### Task prompt
Look for the word "generation" in the material below. Copy each line that has it.

### Source data
====

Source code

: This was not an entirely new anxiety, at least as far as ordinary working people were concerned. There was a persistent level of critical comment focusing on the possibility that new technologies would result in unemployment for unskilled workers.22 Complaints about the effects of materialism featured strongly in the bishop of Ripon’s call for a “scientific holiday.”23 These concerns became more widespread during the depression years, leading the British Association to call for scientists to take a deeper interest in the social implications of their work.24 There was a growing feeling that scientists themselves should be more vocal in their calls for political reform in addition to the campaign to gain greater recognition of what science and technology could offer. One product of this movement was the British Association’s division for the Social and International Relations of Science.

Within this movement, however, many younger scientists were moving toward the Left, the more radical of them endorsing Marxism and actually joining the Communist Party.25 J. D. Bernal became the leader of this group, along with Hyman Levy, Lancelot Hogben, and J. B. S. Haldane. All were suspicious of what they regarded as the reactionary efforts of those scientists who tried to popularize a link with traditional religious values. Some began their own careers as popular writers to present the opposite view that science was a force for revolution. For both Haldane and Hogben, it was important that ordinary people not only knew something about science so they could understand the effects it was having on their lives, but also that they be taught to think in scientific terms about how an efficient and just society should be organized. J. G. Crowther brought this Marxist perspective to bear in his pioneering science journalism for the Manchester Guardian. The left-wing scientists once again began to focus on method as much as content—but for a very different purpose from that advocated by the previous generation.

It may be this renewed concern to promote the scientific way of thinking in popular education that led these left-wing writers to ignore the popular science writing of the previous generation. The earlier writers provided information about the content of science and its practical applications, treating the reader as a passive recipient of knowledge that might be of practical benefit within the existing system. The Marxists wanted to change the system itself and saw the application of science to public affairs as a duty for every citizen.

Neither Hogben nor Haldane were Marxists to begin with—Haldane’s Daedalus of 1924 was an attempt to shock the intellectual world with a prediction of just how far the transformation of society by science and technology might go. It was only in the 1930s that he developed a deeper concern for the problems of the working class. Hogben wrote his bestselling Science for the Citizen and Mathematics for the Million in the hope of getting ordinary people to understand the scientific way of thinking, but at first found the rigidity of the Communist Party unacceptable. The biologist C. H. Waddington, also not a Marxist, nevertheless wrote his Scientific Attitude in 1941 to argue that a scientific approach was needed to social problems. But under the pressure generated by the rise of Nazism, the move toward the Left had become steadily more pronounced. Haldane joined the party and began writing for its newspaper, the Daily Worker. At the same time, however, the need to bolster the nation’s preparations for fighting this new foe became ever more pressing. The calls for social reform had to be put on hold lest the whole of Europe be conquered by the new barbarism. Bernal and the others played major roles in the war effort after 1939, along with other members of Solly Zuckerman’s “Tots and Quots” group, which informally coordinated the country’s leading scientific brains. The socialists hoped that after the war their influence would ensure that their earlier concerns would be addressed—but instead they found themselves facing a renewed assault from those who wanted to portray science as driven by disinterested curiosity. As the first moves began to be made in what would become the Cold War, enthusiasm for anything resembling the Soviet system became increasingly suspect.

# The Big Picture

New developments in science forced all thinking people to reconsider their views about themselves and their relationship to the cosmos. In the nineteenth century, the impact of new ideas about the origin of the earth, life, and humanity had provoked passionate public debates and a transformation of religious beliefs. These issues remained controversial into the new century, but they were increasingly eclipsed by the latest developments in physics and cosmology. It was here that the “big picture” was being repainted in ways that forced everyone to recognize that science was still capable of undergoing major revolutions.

====

### Answer to the exercise
Within this movement, however, many younger scientists were moving toward the Left, the more radical of them endorsing Marxism and actually joining the Communist Party.25 J. D. Bernal became the leader of this group, along with Hyman Levy, Lancelot Hogben, and J. B. S. Haldane. All were suspicious of what they regarded as the reactionary efforts of those scientists who tried to popularize a link with traditional religious values. Some began their own careers as popular writers to present the opposite view that science was a force for revolution. For both Haldane and Hogben, it was important that ordinary people not only knew something about science so they could understand the effects it was having on their lives, but also that they be taught to think in scientific terms about how an efficient and just society should be organized. J. G. Crowther brought this Marxist perspective to bear in his pioneering science journalism for the Manchester Guardian. The left-wing scientists once again began to focus on method as much as content—but for a very different purpose from that advocated by the previous generation.
It may be this renewed concern to promote the scientific way of thinking in popular education that led these left-wing writers to ignore the popular science writing of the previous generation. The earlier writers provided information about the content of science and its practical applications, treating the reader as a passive recipient of knowledge that might be of practical benefit within the existing system. The Marxists wanted to change the system itself and saw the application of science to public affairs as a duty for every citizen.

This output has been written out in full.